— BEGIN —
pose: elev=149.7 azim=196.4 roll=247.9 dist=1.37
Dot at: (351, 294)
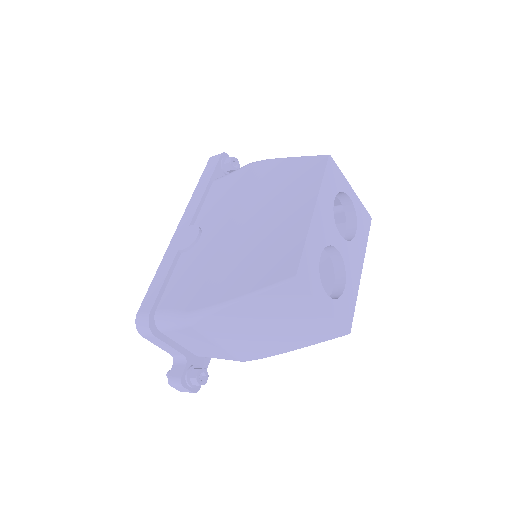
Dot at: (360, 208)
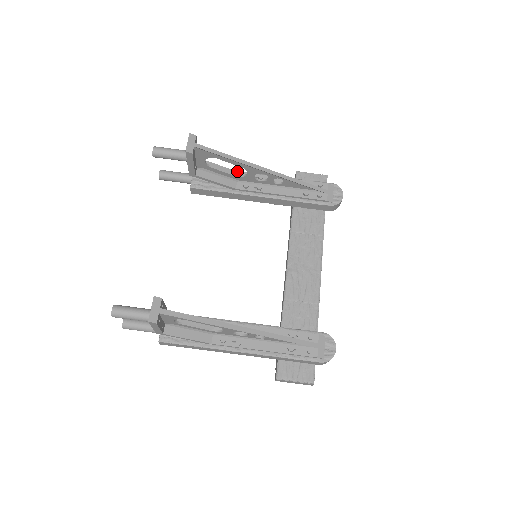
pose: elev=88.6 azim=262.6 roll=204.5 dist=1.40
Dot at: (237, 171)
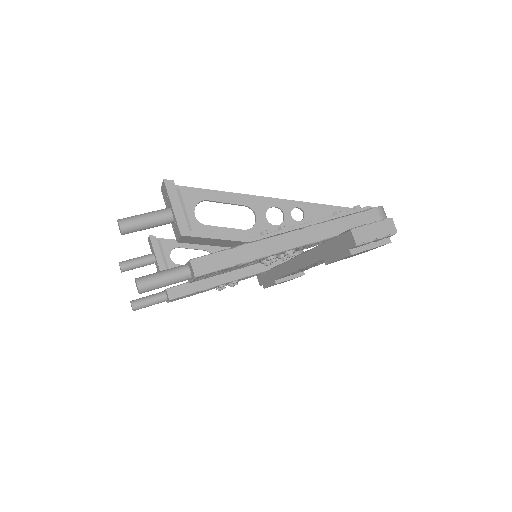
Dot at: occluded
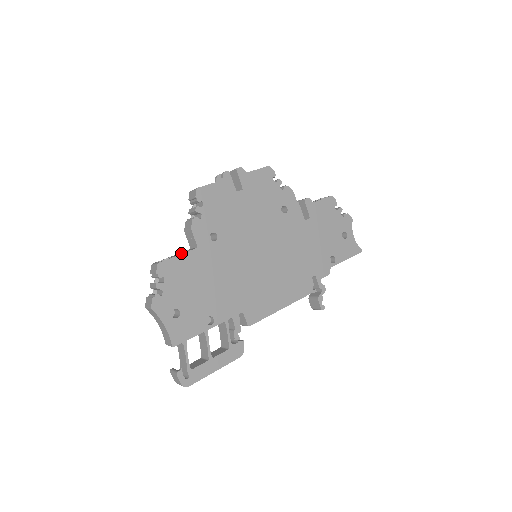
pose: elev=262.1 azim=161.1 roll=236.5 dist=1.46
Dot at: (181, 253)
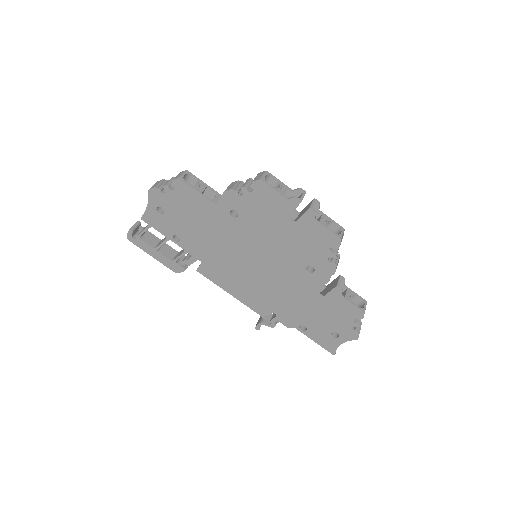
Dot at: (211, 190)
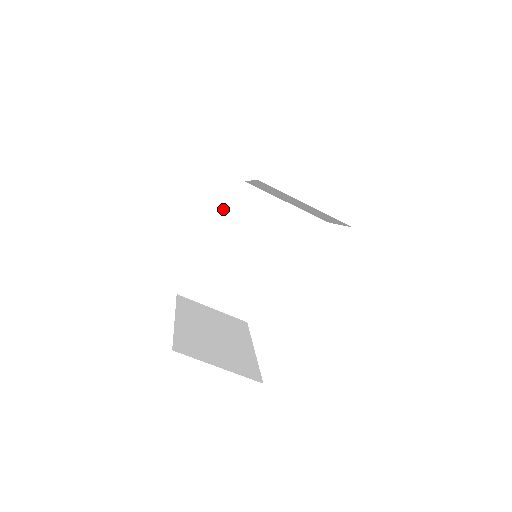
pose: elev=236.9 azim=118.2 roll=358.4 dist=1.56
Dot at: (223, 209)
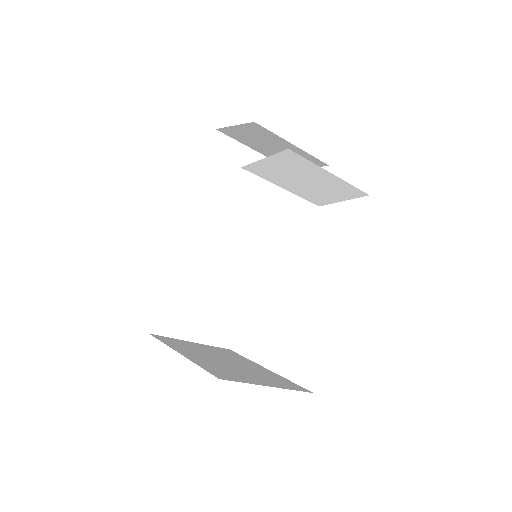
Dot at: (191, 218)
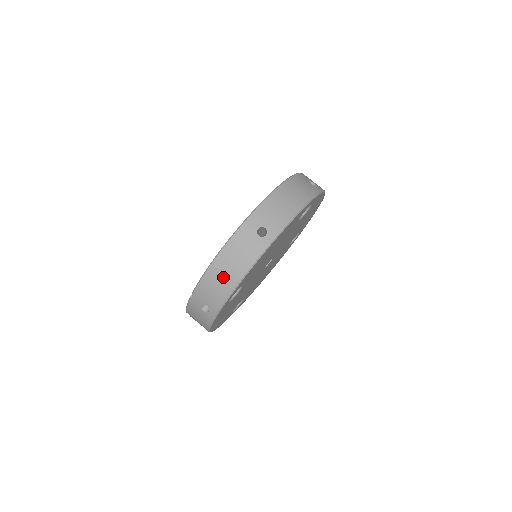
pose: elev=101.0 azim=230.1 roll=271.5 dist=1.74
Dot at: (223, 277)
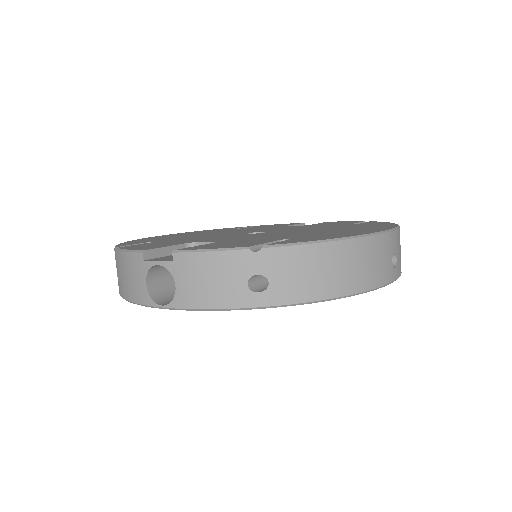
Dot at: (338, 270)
— END —
— BEGIN —
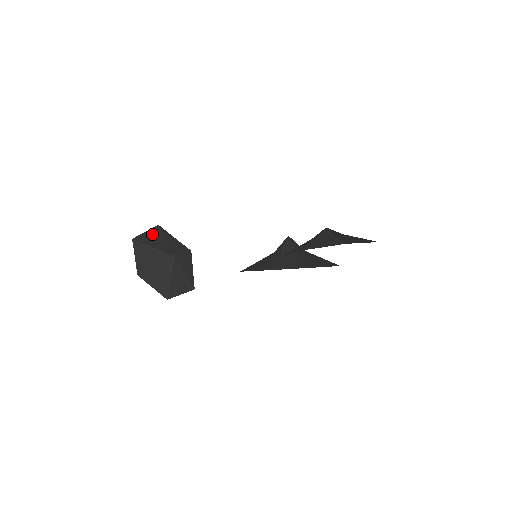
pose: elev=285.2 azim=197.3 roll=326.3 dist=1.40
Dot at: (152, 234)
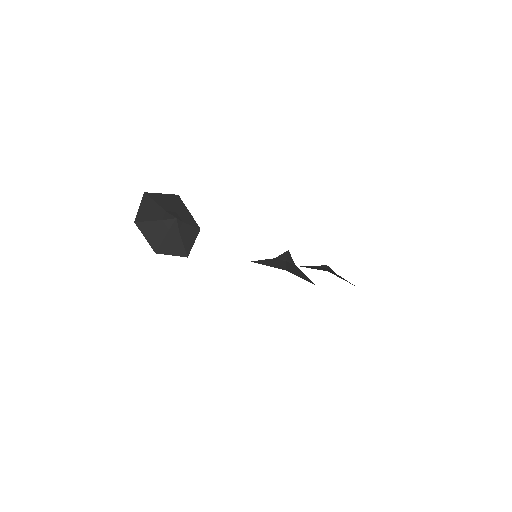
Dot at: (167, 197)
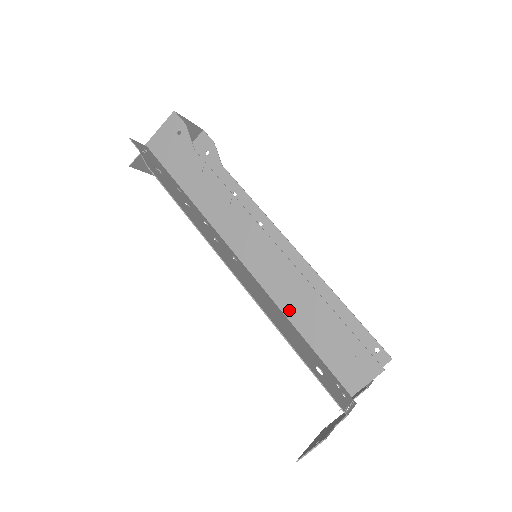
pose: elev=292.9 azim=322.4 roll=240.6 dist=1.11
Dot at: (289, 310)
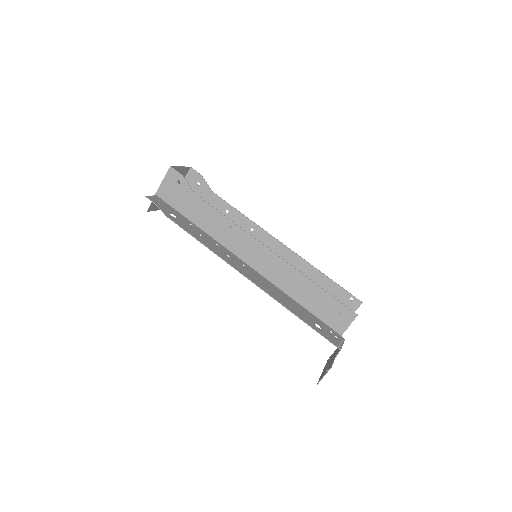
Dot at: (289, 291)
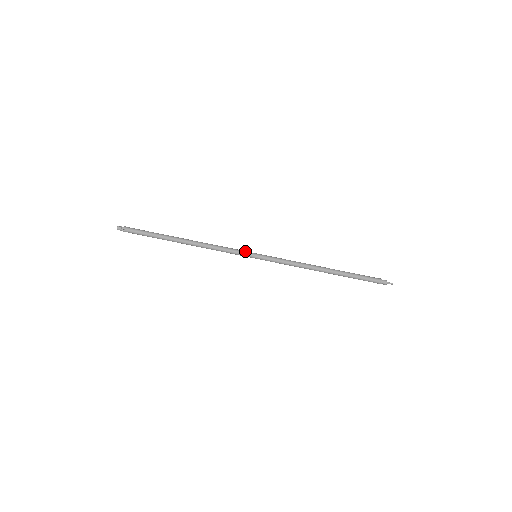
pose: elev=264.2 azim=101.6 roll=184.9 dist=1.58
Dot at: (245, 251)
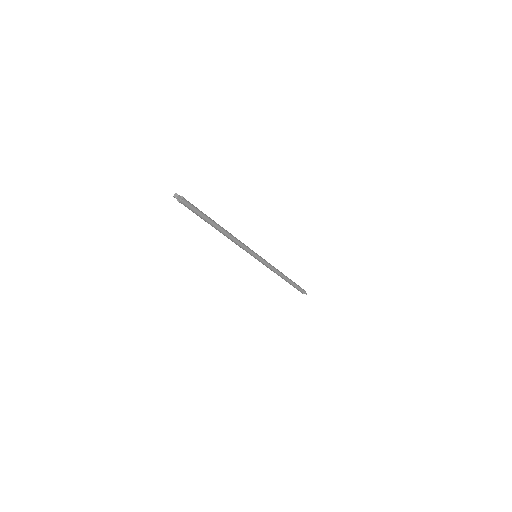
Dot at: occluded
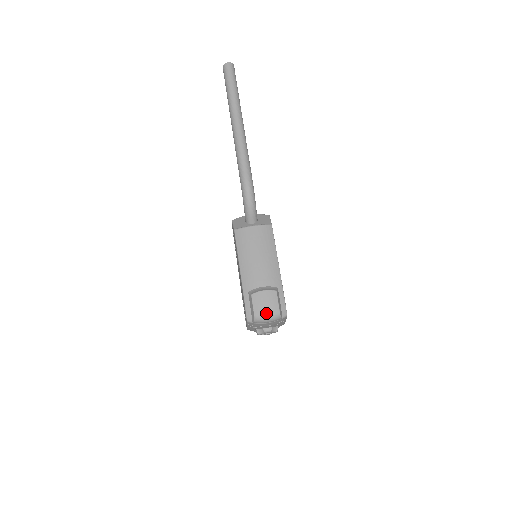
— END —
**GOAL OF THE EXERCISE:** Copy the entries from the line with "pose: elev=236.9 azim=118.2" to the line with "Dot at: (191, 218)", swapping "dist" for "distance" and keeping everything else the same. Leave the pictures out of your answer.

**SOLUTION TO THIS EXERCISE:**
pose: elev=236.9 azim=118.2 roll=358.4 distance=1.56
Dot at: (223, 209)
Dot at: (191, 218)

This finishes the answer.